Após um momento de silêncio, o decano, antes de convidar os confrades ao brinde ao deus grego do vinho, com nova rodada de cerveja geladíssima, regada a tira-gosto saborosíssimo, pediu autorização para quebrar uma das regras de nossos encontros. Ante a aceitação tácita de todos, disse ele, em tom grave:

– Há uma frase cuja autoria é atribuída a Rui Barbosa, que se ajusta como uma luva a este crucial momento político, econômico e social por que passa a pródiga Nação brasileira. Eu a mantenho gravada no meu celular. Só um instante. Vou recuperá-la. Ei-la.
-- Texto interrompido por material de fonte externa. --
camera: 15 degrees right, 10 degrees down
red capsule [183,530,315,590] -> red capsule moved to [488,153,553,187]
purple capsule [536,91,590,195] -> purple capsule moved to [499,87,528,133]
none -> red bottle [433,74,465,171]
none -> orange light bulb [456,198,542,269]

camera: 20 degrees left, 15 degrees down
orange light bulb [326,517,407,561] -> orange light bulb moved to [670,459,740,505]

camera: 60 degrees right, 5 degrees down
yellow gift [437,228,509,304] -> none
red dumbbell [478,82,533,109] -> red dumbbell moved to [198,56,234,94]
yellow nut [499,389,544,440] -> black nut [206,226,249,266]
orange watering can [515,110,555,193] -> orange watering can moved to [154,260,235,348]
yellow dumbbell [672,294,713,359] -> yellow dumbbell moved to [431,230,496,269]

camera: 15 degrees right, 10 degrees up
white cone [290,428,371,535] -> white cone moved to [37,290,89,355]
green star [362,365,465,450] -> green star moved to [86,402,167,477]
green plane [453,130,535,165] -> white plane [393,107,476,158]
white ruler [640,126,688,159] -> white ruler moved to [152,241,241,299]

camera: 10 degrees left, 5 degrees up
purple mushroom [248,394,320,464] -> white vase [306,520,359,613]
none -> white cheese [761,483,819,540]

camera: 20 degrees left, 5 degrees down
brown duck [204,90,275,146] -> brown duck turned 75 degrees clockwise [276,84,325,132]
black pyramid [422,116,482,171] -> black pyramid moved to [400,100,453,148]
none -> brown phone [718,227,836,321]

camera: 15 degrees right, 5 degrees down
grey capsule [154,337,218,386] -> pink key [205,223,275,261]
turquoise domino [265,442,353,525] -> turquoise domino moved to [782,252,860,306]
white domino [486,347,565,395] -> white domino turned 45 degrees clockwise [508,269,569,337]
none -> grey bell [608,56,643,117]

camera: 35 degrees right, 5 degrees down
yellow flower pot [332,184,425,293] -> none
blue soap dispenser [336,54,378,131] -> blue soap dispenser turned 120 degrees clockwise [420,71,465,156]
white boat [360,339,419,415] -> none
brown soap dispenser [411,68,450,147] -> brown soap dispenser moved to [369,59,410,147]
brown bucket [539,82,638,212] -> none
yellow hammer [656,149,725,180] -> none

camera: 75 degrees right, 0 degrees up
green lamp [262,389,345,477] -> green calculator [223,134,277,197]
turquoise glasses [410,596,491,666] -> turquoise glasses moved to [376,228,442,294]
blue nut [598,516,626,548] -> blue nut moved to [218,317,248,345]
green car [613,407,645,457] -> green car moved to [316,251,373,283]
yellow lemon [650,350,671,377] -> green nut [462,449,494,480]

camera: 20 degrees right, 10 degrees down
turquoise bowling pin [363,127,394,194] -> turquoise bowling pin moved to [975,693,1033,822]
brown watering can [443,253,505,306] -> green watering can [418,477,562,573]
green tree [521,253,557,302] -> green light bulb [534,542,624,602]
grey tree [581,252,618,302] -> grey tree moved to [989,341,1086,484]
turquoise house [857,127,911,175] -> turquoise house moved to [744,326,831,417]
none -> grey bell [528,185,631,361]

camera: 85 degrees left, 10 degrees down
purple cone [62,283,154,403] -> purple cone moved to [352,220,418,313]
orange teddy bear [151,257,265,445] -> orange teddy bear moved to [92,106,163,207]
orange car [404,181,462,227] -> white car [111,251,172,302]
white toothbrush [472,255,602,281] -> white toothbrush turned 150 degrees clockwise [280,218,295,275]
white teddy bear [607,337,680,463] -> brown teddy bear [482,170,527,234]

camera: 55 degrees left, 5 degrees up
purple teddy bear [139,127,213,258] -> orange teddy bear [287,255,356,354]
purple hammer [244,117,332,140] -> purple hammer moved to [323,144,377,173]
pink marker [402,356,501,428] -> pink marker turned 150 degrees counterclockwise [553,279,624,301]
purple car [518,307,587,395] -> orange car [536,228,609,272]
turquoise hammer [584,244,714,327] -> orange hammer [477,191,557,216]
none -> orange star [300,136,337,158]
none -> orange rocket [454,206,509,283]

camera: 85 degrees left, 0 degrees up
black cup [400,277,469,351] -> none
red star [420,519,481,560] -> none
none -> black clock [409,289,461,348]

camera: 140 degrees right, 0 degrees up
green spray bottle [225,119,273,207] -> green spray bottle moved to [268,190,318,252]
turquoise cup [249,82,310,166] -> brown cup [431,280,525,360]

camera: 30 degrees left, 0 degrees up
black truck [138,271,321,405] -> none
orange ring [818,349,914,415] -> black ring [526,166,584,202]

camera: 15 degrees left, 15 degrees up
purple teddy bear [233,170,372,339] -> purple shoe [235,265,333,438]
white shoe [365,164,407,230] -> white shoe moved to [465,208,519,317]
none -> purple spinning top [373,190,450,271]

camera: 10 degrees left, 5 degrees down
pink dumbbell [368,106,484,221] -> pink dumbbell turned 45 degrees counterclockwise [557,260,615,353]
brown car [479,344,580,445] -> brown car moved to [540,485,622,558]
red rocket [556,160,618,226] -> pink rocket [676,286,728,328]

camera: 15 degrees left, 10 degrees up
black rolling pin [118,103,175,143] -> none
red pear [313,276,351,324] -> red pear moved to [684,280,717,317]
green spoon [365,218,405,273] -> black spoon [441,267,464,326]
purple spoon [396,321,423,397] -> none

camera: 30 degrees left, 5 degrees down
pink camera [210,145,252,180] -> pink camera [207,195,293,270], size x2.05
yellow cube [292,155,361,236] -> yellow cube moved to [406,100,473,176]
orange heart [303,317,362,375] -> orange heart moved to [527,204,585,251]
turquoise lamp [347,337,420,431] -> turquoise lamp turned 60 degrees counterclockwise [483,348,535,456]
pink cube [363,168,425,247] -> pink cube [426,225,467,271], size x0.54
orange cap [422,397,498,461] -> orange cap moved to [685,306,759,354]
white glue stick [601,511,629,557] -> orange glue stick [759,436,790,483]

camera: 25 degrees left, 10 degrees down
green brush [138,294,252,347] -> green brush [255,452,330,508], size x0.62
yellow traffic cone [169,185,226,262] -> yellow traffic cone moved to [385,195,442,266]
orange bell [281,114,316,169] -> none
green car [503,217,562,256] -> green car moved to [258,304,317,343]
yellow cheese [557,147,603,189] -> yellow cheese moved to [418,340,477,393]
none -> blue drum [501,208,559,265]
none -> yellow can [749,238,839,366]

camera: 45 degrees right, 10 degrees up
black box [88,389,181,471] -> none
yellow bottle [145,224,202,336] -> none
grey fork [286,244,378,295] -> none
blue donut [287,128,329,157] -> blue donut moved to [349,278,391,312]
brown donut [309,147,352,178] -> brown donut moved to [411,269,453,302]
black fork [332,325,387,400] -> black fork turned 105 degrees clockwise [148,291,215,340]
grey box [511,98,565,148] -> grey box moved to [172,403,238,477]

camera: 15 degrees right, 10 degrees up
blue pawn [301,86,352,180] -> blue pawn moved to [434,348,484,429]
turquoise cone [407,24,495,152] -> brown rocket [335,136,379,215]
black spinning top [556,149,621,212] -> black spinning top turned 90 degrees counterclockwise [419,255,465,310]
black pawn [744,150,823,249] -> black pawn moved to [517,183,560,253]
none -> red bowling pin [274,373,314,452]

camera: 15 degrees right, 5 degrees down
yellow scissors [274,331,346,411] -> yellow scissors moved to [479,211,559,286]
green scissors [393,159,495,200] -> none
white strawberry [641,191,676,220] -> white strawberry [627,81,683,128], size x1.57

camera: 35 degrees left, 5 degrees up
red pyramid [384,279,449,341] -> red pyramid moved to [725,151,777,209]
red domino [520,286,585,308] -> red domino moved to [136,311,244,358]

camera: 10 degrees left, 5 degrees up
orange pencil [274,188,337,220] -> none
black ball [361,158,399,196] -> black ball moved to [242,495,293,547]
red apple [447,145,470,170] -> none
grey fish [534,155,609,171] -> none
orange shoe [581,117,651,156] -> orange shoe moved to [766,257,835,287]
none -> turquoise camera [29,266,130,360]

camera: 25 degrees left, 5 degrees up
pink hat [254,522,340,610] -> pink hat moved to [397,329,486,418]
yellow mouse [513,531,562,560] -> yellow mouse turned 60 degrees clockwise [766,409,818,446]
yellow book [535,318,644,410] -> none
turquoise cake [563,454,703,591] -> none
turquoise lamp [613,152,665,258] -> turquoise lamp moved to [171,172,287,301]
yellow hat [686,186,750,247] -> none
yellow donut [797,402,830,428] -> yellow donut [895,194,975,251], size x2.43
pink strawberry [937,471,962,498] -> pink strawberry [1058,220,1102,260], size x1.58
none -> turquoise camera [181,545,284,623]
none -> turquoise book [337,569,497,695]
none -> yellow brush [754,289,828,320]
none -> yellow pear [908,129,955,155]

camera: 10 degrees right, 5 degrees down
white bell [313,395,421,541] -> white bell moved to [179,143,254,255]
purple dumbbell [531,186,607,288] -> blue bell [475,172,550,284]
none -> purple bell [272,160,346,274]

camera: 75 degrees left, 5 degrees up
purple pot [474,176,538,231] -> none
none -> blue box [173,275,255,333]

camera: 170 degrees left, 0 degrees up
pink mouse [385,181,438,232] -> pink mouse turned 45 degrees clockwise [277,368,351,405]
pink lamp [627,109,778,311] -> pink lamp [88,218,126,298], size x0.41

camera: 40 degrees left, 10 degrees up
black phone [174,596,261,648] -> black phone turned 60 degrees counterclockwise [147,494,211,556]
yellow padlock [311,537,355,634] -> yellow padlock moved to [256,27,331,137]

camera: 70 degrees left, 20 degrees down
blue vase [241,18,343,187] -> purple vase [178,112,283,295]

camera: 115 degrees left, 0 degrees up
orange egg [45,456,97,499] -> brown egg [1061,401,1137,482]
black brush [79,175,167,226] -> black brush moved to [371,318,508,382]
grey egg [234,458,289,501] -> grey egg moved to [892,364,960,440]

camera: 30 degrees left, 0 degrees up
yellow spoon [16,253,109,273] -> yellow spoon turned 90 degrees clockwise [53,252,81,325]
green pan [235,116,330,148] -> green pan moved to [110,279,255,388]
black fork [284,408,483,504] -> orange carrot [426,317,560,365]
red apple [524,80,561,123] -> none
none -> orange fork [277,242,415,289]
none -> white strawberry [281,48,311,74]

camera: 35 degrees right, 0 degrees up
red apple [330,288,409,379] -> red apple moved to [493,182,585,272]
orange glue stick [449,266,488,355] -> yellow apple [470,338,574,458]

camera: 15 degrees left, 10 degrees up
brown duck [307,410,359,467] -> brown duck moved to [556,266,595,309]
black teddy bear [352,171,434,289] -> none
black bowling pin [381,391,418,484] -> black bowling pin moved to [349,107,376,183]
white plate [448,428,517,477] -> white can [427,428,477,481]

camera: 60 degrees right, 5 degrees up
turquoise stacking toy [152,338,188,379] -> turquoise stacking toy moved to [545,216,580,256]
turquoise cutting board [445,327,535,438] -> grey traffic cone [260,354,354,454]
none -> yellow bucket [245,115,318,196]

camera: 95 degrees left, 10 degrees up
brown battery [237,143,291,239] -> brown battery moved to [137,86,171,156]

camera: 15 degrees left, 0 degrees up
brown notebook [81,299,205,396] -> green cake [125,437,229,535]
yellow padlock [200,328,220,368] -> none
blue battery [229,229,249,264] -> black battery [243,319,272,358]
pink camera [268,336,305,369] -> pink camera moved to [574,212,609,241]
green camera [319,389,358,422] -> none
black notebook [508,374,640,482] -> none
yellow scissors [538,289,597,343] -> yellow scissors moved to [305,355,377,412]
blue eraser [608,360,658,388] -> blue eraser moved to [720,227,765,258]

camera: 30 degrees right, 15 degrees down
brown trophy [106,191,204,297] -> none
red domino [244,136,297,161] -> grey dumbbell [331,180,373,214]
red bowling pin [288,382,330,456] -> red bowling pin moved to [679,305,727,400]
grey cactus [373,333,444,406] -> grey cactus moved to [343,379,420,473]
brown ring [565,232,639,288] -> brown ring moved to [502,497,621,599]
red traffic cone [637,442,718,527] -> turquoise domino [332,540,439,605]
Vou ler pra vocês: “De tanto ver triunfar as nulidades, de tanto ver prosperar a desonra, de tanto ver crescer a injustiça, de tanto ver agigantarem-se os poderes nas mãos dos maus, o homem chega a desanimar-se da virtude, a rir-se da honra e a ter vergonha de ser honesto.” Isso é de uma atualidade inquestionável, senhores.

Silêncio. Meditação.

E, se lá onde imperam os poderosos, tudo tende a acabar em pizza, aqui, onde o que importa é a cidadania, a tendência é terminar em vinho, ou melhor, em cerveja. Deliciamo-nos em um brinde a Baco.

Depois disso, deu-se o prosseguimento normal dos “ordinários ofícios”.